From 19742aee6414b00cc6b23682a2f11f9ed90b9039 Mon Sep 17 00:00:00 2001
From: Ettore Di Giacinto <mudler@localai.io>
Date: Sat, 20 Jun 2026 03:59:27 +0000
Subject: [PATCH] bench(dense): FORCE_CUBLAS no-op for dense too (720.8 vs
 721.8) - every flag lever exhausted

Confirms parity (dense+MoE, both phases) is strictly the FP4 tensor-core kernel;
no config/flag shortcut remains.

Assisted-by: Claude:opus-4.8 [Claude Code]
Signed-off-by: Ettore Di Giacinto <mudler@localai.io>
---
 backend/cpp/llama-cpp/patches/BENCHMARKS.md | 4 ++++
 1 file changed, 4 insertions(+)

diff --git a/backend/cpp/llama-cpp/patches/BENCHMARKS.md b/backend/cpp/llama-cpp/patches/BENCHMARKS.md
index e4cd79632..d4aaafc76 100644
--- a/backend/cpp/llama-cpp/patches/BENCHMARKS.md
+++ b/backend/cpp/llama-cpp/patches/BENCHMARKS.md
@@ -73,6 +73,10 @@ weight-quant comparison; the difference is the compute kernel.

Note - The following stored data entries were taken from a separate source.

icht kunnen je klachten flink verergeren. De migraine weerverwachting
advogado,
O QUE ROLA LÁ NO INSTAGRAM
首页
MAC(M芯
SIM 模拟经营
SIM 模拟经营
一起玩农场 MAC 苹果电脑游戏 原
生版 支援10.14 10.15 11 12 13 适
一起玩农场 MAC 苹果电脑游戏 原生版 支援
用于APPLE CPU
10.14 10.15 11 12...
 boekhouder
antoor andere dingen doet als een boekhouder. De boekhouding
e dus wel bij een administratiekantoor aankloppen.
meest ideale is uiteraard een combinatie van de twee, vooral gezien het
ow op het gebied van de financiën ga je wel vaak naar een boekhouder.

 3. **Scope decision (the reason for this benchmark): the Lever-3 kernel track must also deliver a NON-grouped
    block-scaled FP4 GEMM for dense**, not only the MoE grouped GEMM. The dense GEMM is the simpler of the two
    (a plain CUTLASS dense GEMM), so it's a good first kernel to land — and it benefits every dense model.

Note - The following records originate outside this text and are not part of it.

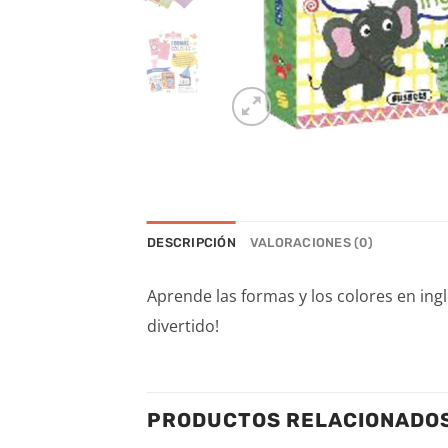
DESCRIPCIÓN
VALORACIONES (0)
Aprende las formas y los colores en ing
divertido!
PRODUCTOS RELACIONADO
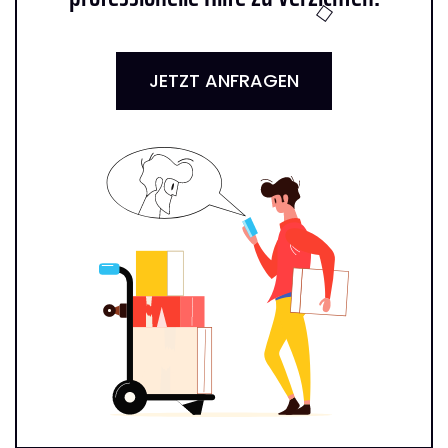
JETZT ANFRAGEN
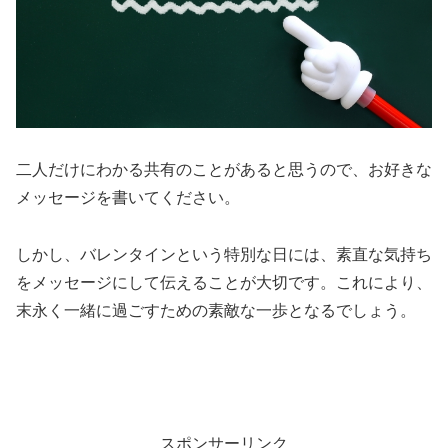
二人だけにわかる共有のことがあると思うので、お好きな
メッセージを書いてください。
しかし、バレンタインという特別な日には、素直な気持ち
をメッセージにして伝えることが大切です。これにより、
末永く一緒に過ごすための素敵な一歩となるでしょう。
スポンサーリンク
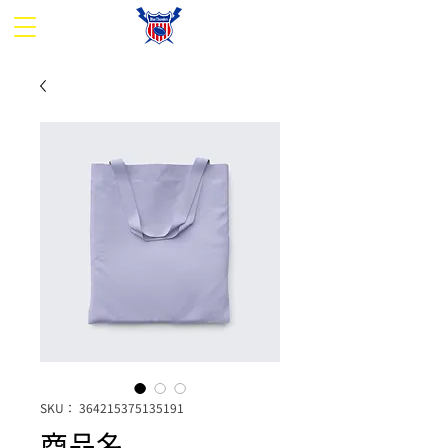
SKU： 364215375135191
商品名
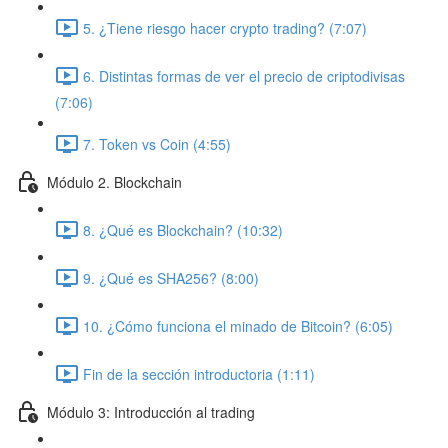
5. ¿Tiene riesgo hacer crypto trading? (7:07)
6. Distintas formas de ver el precio de criptodivisas
(7:06)
7. Token vs Coin (4:55)
Módulo 2. Blockchain
8. ¿Qué es Blockchain? (10:32)
9. ¿Qué es SHA256? (8:00)
10. ¿Cómo funciona el minado de Bitcoin? (6:05)
Fin de la sección introductoria (1:11)
Módulo 3: Introducción al trading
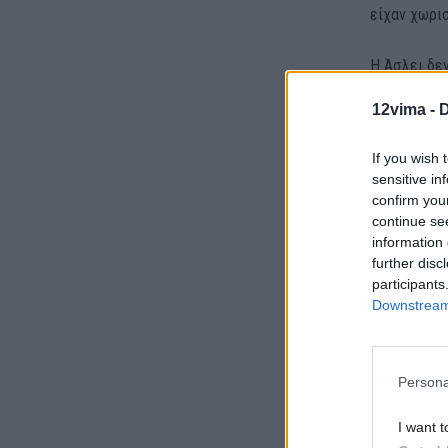
είχαν χωρισ
Η Άσλει δεν
και ήταν πα
12vima -
D
εκατομμύρια
If you wish 
sensitive in
confirm you
continue se
information 
further disc
participants
Downstream 
Persona
I want t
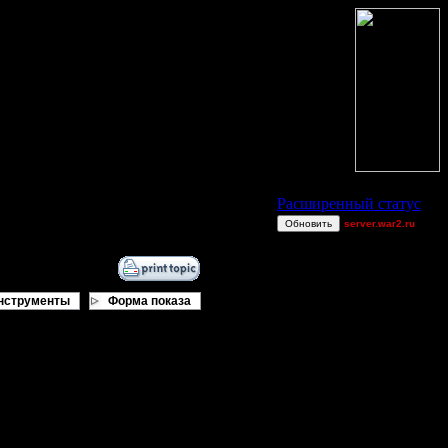
Статус Battle.Net
Расширенный статус
Обновить
server.war2.ru
a
maxman63
allanlai
нструменты
Форма показа
3v5 comps no air
moregravy
TrustedTokens
8472
CHOP CHOP
Alligator
Dj~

+   - **No cheap lever:** `GGML_CUDA_FORCE_CUBLAS` is a **no-op for dense too** (Q4_K pp512: 720.8 vs 721.8) —
+     dequant→cuBLAS-BF16 doesn't engage / isn't faster than int8-MMQ on GB10. With ubatch (saturates) and
+     nwarps (static_assert) already ruled out for MoE, **every config/flag lever is now exhausted** for both
+     model classes. Parity is strictly the FP4 tensor-core kernel.
 4. **Aside:** full NVFP4 (W4A4) is currently unusable for dense on this vLLM/GB10 build — worth revisiting
    on a newer vLLM, and a point in llama.cpp's favor (its 4-bit dense path at least *runs*).